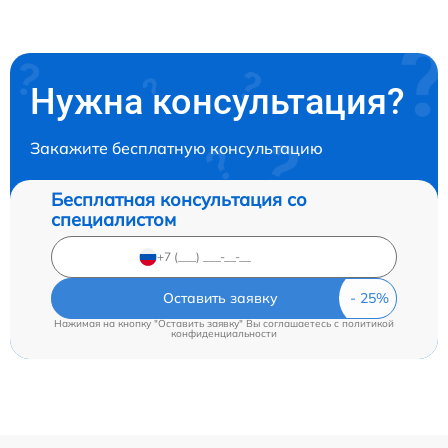
Нужна консультация?
Закажите бесплатную консультацию
Бесплатная консультация со
специалистом
Оставить заявку
Нажимая на кнопку "Оставить заявку" Вы соглашаетесь c
политикой
конфиденциальности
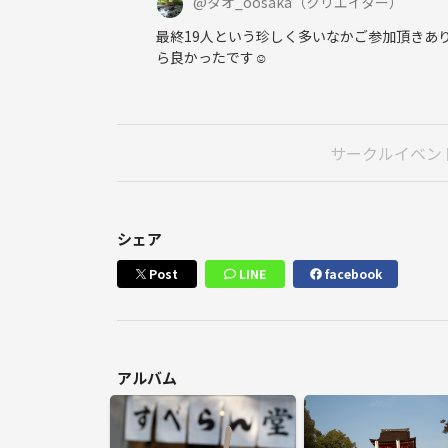
@
タオ_oosaka
（クリエイター）
最終19人という珍しく多いなかご参加頂きあり
ら良かったです☺️
サークルイベン
シェア
Post
LINE
facebook
アルバム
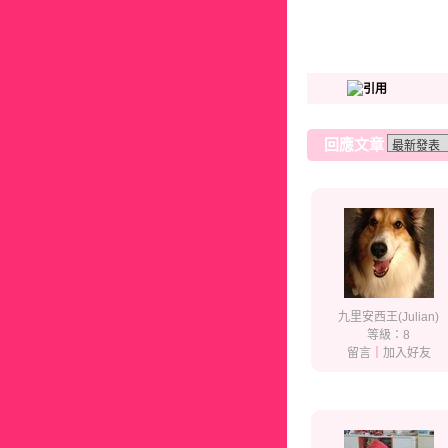
回應文章
九里安西王(Julian)
等級：8
留言
｜
加入好友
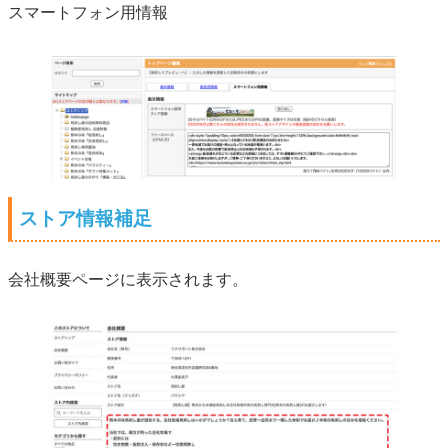
スマートフォン用情報
ストア情報補足
会社概要ページに表示されます。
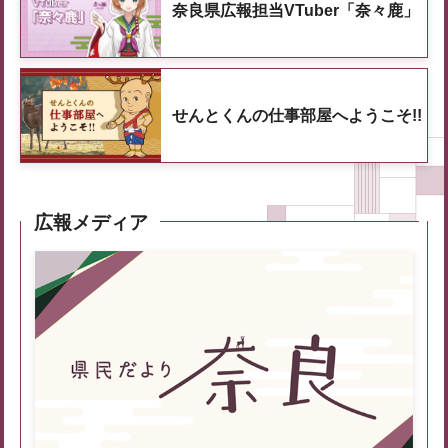
奈良県広報担当VTuber「奈々鹿」
せんとくんの仕事部屋へようこそ!!
広報メディア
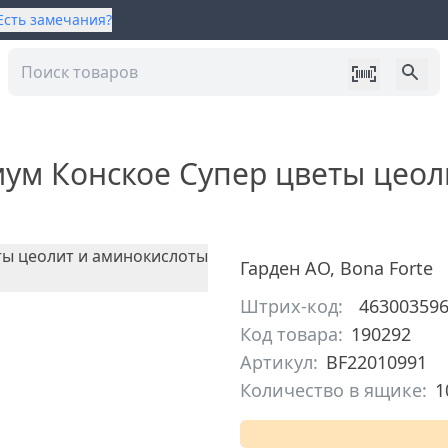
Есть замечания?
иум Конское Супер цветы цео
Гарден АО
,
Bona Forte
Штрих-код:
46300359
Код товара:
190292
Артикул:
BF22010991
Количество в ящике:
1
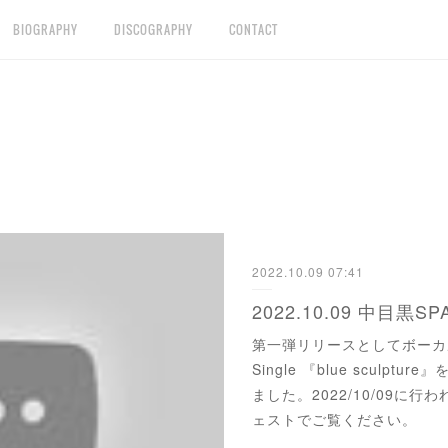
BIOGRAPHY
DISCOGRAPHY
CONTACT
2022.10.09 07:41
2022.10.09 中目黒SP
第一弾リリースとしてボーカル4
Single 『blue sculptu
ました。2022/10/09に
ェストでご覧ください。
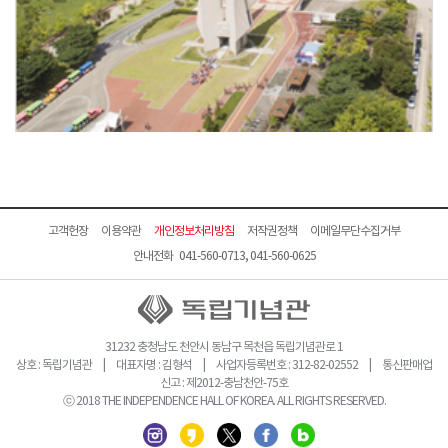
고객헌장
이용약관
개인정보처리방침
저작권정책
이메일무단수집거부
안내전화 041-560-0713, 041-560-0625
31232 충청남도 천안시 동남구 목천읍 독립기념관로 1
상호 : 독립기념관 | 대표자명 : 김형석 | 사업자등록번호 : 312-82-02552 | 통신판매업
신고 : 제2012-충남천안-75호
ⓒ 2018 THE INDEPENDENCE HALL OF KOREA. ALL RIGHTS RESERVED.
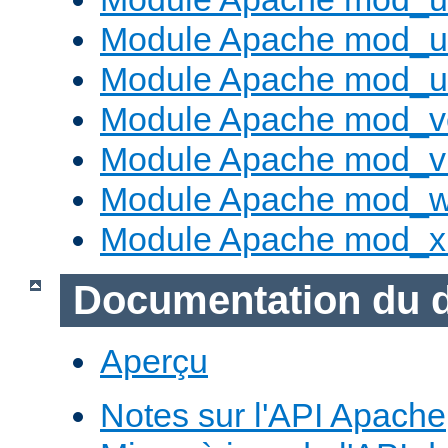
Module Apache mod_us
Module Apache mod_us
Module Apache mod_v
Module Apache mod_vh
Module Apache mod_w
Module Apache mod_x
Documentation du 
Aperçu
Notes sur l'API Apache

**DIRECTIONS:**
Scan the material for lines with the word "Module", and copy each line you find.

**SOLUTION FOR THIS EXERCISE:**
Module Apache mod_us
Module Apache mod_us
Module Apache mod_v
Module Apache mod_vh
Module Apache mod_w
Module Apache mod_x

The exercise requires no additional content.